Menurutnya, banyak masalah muncul ketika lembaga atau individu beralih ke digital tanpa kesiapan literasi atau infrastruktur yang memadai. Transformasi yang dilakukan secara asal-asalan justru berpotensi membuka celah keamanan yang merugikan.

Sonny menekankan, sektor perbankan menjadi salah satu sektor yang paling terdampak jika terjadi kebocoran data. Kepercayaan publik yang menjadi fondasi utama industri keuangan bisa runtuh dalam sekejap.

"Trust di perbankan itu setipis tisu. Sekali ada breach, dampaknya bisa sangat besar. Karena itu bank harus heavy invest untuk menjaga keamanan data," kata dia.

Dalam membangun ekosistem digital yang aman dan inklusif, lanjut Sonny, pemerintah menerapkan pendekatan pentahelix, melibatkan sektor pemerintah, swasta, akademisi, masyarakat, dan media.

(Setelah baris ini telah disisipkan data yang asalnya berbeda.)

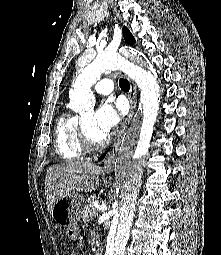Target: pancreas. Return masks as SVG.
<instances>
[{"mask_svg":"<svg viewBox=\"0 0 221 255\" xmlns=\"http://www.w3.org/2000/svg\"><path fill=\"white\" fill-rule=\"evenodd\" d=\"M96 200V195H90L87 200L85 201L84 204V210H83V214H82V220L87 223L89 220H91L93 218V210L94 208V202Z\"/></svg>","mask_w":221,"mask_h":255,"instance_id":"cf45deb5","label":"pancreas"}]
</instances>
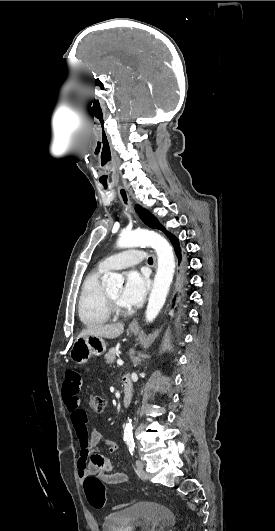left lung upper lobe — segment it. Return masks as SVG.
<instances>
[{
  "label": "left lung upper lobe",
  "mask_w": 275,
  "mask_h": 531,
  "mask_svg": "<svg viewBox=\"0 0 275 531\" xmlns=\"http://www.w3.org/2000/svg\"><path fill=\"white\" fill-rule=\"evenodd\" d=\"M136 212L139 214L142 221L151 228H156L161 231H164L165 228L158 222V220L146 209H143L141 206H135Z\"/></svg>",
  "instance_id": "1"
}]
</instances>
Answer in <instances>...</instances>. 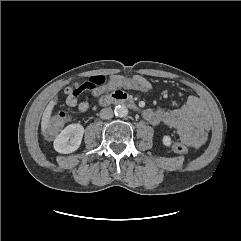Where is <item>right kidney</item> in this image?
Returning <instances> with one entry per match:
<instances>
[{"instance_id": "ca27d5eb", "label": "right kidney", "mask_w": 241, "mask_h": 241, "mask_svg": "<svg viewBox=\"0 0 241 241\" xmlns=\"http://www.w3.org/2000/svg\"><path fill=\"white\" fill-rule=\"evenodd\" d=\"M84 134V127L80 124H70L65 127L54 140V149L63 154L76 151Z\"/></svg>"}]
</instances>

Ancaman siber yang kian kompleks mendorong perbankan digital untuk tidak hanya mengandalkan teknologi, tetapi juga meningkatkan literasi nasabah. Untuk itu, UOB Indonesia menegaskan komitmennya dalam menjaga keamanan data nasabah melalui pendekatan menyeluruh, mulai dari peningkatan sistem hingga edukasi berkelanjutan.

"Kami berkomitmen untuk selalu melakukan health assessment, memantau tren industri, serta melakukan perbaikan berkala," terang TMRW Head UOB Indonesia Glenn Natamihardja.

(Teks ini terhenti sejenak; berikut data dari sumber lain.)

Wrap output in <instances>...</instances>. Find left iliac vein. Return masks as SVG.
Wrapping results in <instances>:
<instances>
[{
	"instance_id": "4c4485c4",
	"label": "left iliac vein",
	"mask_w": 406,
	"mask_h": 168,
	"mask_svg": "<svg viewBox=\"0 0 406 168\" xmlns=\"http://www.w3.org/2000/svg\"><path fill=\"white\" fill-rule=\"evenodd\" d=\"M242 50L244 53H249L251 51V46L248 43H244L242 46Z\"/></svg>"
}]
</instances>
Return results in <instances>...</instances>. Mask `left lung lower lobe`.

Namun, menurut Glenn, celah keamanan tidak selalu berasal dari sistem internal. Banyak kasus justru terjadi karena rendahnya literasi digital dan tingginya keberhasilan manipulasi lewat teknik social engineering.

"Dari kasus yang kami pelajari, masalahnya bukan karena mobile app yang kurang aman, tapi karena nasabah tertipu oleh channel luar akibat kurangnya edukasi dan awareness," jelasnya.

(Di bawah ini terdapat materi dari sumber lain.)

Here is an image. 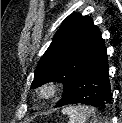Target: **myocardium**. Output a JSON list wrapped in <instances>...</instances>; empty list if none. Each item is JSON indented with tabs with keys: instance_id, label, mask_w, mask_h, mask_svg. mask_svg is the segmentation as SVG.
<instances>
[{
	"instance_id": "myocardium-1",
	"label": "myocardium",
	"mask_w": 122,
	"mask_h": 123,
	"mask_svg": "<svg viewBox=\"0 0 122 123\" xmlns=\"http://www.w3.org/2000/svg\"><path fill=\"white\" fill-rule=\"evenodd\" d=\"M61 92V86L56 80H49L39 88V96L43 100H53Z\"/></svg>"
}]
</instances>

Karenanya, UOB Indonesia memandang penting investasi di bidang keamanan siber yang dibarengi dengan kampanye edukasi yang intensif. "Kami sangat komit untuk menyeimbangkan investasi keamanan dengan edukasi nasabah. Kami juga rutin menyisihkan anggaran tahunan agar tetap kompetitif di tengah inovasi industri yang cepat," kata Glenn.

Selain itu, Glenn menyebut UOB aktif melakukan pemetaan kebutuhan nasabah digital guna menyempurnakan inovasi layanan, tanpa mengesampingkan aspek proteksi data pribadi.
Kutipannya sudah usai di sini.